Chicken and Butternut Squash Cassoulet

  • 3 tablespoons olive oil (divided)
  • 2 cups peeled and diced butternut squash (1/2-inch dice)
  • 1 cup diced carrot (1/2-inch dice)
  • 2 cups chopped onion
  • 1 tablespoon minced garlic
  •  1/3 cup Calvados
  • 1 14.5 ounce can diced tomatoes with oregano
  • 2 sprigs fresh thyme
  • 2 tablespoons minced fresh flat leaf parsley (plus extra to garnish)
  • 2 tablespoons minced fresh basil
  • 3/4 teaspoon kosher salt
  • 1/4 teaspoon freshly ground black pepper
  • 2 14.5 ounce cans Cannellini beans
  • 1/2 pound smoked turkey sausage
  • 4 slices bacon
  • 2 boneless skinless chicken breasts
  1.  Preheat the oven to 400 degrees.
  2. Spread the squash and carrot in a single layer on a baking pan.  Drizzle with 2 tablespoons of the olive oil and toss to coat. 
  3. Roast the vegetables for 15-20 minutes until they have begun to turn brown and caramelize slightly.  
  4. After removing the vegetables from the oven, turn the heat down to 350 degrees.
  5. While the vegetables roast, heat the remaining tablespoon of olive oil in a dutch oven over medium heat.  Add the onions and cook for 5-10 minutes until they begin to brown.
  6. Add the garlic and cook for another 2-3 minutes, then use the Calvados to deglaze the pan.
  7. Turn the heat down to low and add the tomatoes, thyme, parsley, basil, salt and pepper.
  8. Put the beans in a medium bowl and smash about half using a potato masher.  Stir the beans into the pot and simmer on low heat while you prep the other ingredients.
  9. Slice the sausage lengthways, then cut into 1/4-inch slices.
  10. Heat a large skillet over medium heat.  Add the sausage and cook for 5-10 minutes until the sausage has some crusty texture.  Add the sausage to the pot.
  11. Slice the bacon crossways into 3/4-inch slices.  Fry the bacon until crispy.  Using a slotted spoon, add the bacon to the pot.
  12. Add the chicken breasts to the skillet and cook in the bacon fat until cooked through, flipping once, about 10 minutes. 
  13. Remove the skillet from the heat.  Remove the chicken from the skillet and chop into 1-inch chunks.
  14. Add the bacon fat and the chopped chicken to the pot. Stir to combine.
  15. Cover the pot and bake the cassoulet for an hour.
Yield: 6-8 servings
Prep time: 1 hour
Cook time: 1 hour

A green salad tossed with vinaigrette, some crusty wheat rolls and a nice bottle of red wine were the perfect accompaniments.
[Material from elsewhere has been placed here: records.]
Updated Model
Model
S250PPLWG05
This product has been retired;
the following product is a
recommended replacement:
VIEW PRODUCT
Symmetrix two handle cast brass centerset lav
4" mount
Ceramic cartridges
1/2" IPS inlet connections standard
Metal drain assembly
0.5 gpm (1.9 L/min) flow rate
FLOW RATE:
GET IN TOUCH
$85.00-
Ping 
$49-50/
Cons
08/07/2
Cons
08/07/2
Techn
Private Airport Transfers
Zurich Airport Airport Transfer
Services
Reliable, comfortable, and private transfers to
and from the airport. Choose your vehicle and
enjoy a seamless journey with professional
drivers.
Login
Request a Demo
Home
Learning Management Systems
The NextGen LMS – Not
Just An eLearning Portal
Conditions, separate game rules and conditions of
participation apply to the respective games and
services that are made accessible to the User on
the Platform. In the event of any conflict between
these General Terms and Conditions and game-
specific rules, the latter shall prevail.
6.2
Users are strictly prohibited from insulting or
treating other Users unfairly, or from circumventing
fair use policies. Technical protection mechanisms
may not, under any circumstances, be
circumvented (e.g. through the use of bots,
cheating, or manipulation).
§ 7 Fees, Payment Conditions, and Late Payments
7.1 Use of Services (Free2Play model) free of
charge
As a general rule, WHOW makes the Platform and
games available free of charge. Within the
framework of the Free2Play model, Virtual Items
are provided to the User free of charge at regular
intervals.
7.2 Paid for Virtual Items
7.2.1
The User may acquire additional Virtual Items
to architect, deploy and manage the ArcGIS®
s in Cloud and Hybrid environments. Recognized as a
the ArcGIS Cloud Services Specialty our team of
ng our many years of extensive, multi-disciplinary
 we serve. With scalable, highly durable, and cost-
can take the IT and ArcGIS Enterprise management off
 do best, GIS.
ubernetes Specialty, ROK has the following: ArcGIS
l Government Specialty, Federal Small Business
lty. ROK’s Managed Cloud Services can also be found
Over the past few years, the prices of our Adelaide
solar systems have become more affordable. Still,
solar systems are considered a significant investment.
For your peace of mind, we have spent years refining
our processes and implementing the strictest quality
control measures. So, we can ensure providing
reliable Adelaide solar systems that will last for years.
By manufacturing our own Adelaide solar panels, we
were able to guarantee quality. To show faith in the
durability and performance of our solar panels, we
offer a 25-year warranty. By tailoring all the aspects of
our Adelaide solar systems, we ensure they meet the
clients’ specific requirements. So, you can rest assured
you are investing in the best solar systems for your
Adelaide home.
While this is not a dish that you want to come home and make after work on a weeknight, it makes for a not-too-demanding Sunday afternoon cooking project.  The leftovers were fabulous -- this cassoulet is a great one-pot meal you can make ahead and then rewarm for a night when there is no time to cook.


kzooknoedel said...

This looks great. Would love to try it. I had to look up what Calvados is. Obviously I don't have any. Is there something else that would be a good substitute for that? Or could I leave it out?

Lynn said...

Thanks. Calvados is a French apple brandy. The original recipe calls for madeira or apple cider. I think it would be fine if you left it out completely.